━━ Data for the task
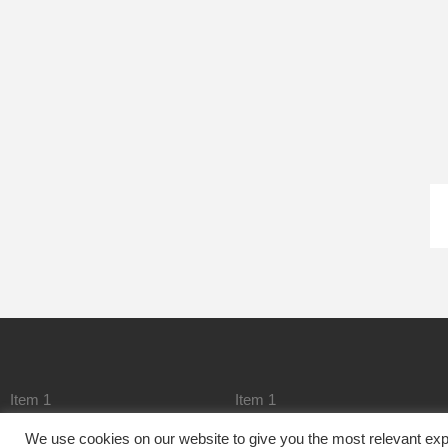
Item 1
Item 1
We use cookies on our website to give you the most relevant exp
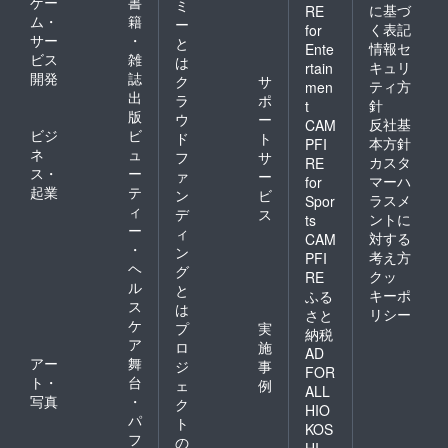
ゲー
書
ミ
に基づ
RE
ム・
籍
ー
く表記
for
サー
・
と
情報セ
Ente
ビス
雑
は
キュリ
rtain
開発
誌
ク
サ
ティ方
men
出
ラ
ポ
針
t
版
ウ
ー
反社基
CAM
ビジ
ビ
ド
ト
本方針
PFI
ネ
ュ
フ
サ
カスタ
RE
ス・
ー
ァ
ー
マーハ
for
起業
テ
ン
ビ
ラスメ
Spor
ィ
デ
ス
ントに
ts
ー
ィ
対する
CAM
・
ン
考え方
PFI
ヘ
グ
クッ
RE
ル
と
キーポ
ふる
ス
は
リシー
さと
ケ
プ
実
納税
ア
ロ
施
AD
アー
舞
ジ
事
FOR
ト・
台
ェ
例
ALL
写真
・
ク
HIO
パ
ト
KOS
フ
の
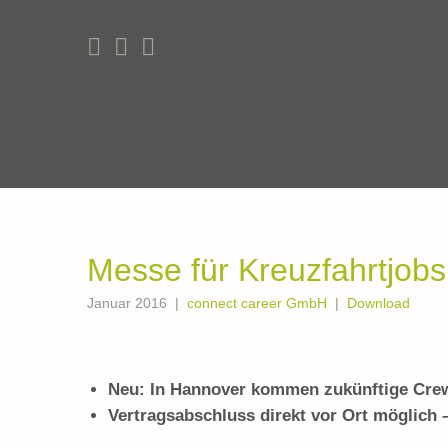
Messe für Kreuzfahrtjob
Januar 2016
connect career GmbH
Download
Neu: In Hannover kommen zukünftige Cre
Vertragsabschluss direkt vor Ort möglich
━━━━
Write out the records above exactly. Pictures do not belong in the copy.

Item 1
Item 1
We use cookies on our website to give you the most relevant exp
ゲー
書
ミ
に基づ
RE
ム・
籍
ー
く表記
for
サー
・
と
情報セ
Ente
ビス
雑
は
キュリ
rtain
開発
誌
ク
サ
ティ方
men
出
ラ
ポ
針
t
版
ウ
ー
反社基
CAM
ビジ
ビ
ド
ト
本方針
PFI
ネ
ュ
フ
サ
カスタ
RE
ス・
ー
ァ
ー
マーハ
for
起業
テ
ン
ビ
ラスメ
Spor
ィ
デ
ス
ントに
ts
ー
ィ
対する
CAM
・
ン
考え方
PFI
ヘ
グ
クッ
RE
ル
と
キーポ
ふる
ス
は
リシー
さと
ケ
プ
実
納税
ア
ロ
施
AD
アー
舞
ジ
事
FOR
ト・
台
ェ
例
ALL
写真
・
ク
HIO
パ
ト
KOS
フ
の
Messe für Kreuzfahrtjob
Januar 2016
connect career GmbH
Download
Neu: In Hannover kommen zukünftige Cre
Vertragsabschluss direkt vor Ort möglich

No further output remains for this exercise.